NOW That’s What I Call Slightly Better than Music from a Korean Children’s’ Toy

PAX: Popeye, Safety Valve, Enron, Roxbury, Honesuckle

AO: The Lion’s Den, 01-22-2026

By: America’s Best

After Yankee Jeaux unleashed a beatdown entirely dictated by the sounds of a kid’s toy car, it got me thinking: What if we did this… but with something not ridiculous?
Like… music.
You know.
Like regular people.

What if the beatdown was built around really short songs, and the goal was simply to finish an exercise set before the song ended?

That meant I needed short songs. Preferably ones that were at least halfway normal. I’d like to think that’s exactly what I found—though “halfway normal” might be generous.

Once the playlist was set, it became obvious some songs were fast and some were slow. So we alternated. Fast songs meant ESOS (Every Song On the Song) reps. Slow songs were for “rest”—which of course meant Al Gore, plank, or something equally dishonest to call rest.

To spice things up, I brought out a giant Maglite (aka a mace ball weight). While the PAX cranked through ESOS, one man at a time disappeared into the darkness with the weight and performed an assigned exercise. The rest of the PAX guessed how many reps he did. The difference between the guess and reality determined whether we paid in Merkins or Burpees. Because accountability.
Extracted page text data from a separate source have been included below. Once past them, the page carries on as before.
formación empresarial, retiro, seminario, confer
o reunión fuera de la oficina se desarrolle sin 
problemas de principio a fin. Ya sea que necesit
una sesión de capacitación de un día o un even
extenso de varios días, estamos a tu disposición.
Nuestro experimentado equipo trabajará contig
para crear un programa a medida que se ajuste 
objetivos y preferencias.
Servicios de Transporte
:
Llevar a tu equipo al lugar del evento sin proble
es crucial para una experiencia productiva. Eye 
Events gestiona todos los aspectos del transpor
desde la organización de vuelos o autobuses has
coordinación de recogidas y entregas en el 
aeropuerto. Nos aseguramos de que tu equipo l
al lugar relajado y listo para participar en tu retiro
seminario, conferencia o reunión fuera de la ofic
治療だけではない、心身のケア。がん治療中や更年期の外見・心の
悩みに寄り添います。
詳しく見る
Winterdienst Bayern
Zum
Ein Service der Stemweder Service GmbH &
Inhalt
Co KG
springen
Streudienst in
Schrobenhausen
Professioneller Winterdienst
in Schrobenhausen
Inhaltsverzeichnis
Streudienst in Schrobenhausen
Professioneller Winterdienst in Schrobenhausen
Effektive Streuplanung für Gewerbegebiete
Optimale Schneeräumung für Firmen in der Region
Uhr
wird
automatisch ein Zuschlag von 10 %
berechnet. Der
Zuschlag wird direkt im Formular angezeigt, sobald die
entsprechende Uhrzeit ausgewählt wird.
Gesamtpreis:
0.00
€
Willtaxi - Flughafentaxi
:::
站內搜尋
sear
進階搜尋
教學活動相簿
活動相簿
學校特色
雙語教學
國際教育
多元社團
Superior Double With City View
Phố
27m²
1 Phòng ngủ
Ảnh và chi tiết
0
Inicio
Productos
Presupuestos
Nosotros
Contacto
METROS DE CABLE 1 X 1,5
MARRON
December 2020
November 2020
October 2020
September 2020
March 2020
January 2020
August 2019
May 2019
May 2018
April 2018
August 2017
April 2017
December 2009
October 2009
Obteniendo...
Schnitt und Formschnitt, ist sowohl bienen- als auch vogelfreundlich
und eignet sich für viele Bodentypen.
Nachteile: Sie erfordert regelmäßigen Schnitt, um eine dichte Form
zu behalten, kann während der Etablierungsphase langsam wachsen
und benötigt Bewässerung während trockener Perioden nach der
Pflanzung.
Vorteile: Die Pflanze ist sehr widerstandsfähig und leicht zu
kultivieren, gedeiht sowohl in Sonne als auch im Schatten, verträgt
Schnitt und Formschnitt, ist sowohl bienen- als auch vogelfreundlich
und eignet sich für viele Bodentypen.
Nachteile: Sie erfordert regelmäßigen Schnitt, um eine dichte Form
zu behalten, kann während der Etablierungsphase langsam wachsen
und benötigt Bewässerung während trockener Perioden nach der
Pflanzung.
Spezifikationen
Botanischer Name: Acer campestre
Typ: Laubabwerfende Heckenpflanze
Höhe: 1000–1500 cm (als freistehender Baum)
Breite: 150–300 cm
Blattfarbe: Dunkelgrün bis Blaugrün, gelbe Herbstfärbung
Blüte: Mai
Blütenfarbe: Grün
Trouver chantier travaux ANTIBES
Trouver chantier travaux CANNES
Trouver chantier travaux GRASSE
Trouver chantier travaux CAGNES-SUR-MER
The alternating exercise sets looked like this:

Set 1
• 3 Burpees
• 10 Air Squats
• 20 Mountain Climbers
• 6 BBS
• 10 Merkins
• 15 Curls

Set 2
• 3 Derkins (N, dailies)
• 10 Apollo Ohnos
• 20 Curls
• 10 Bonnie Blairs
• 10 WWII Sit-Ups

I think Popeye summed it up best afterward when he said… something that probably shouldn’t be repeated out of context. Or at all.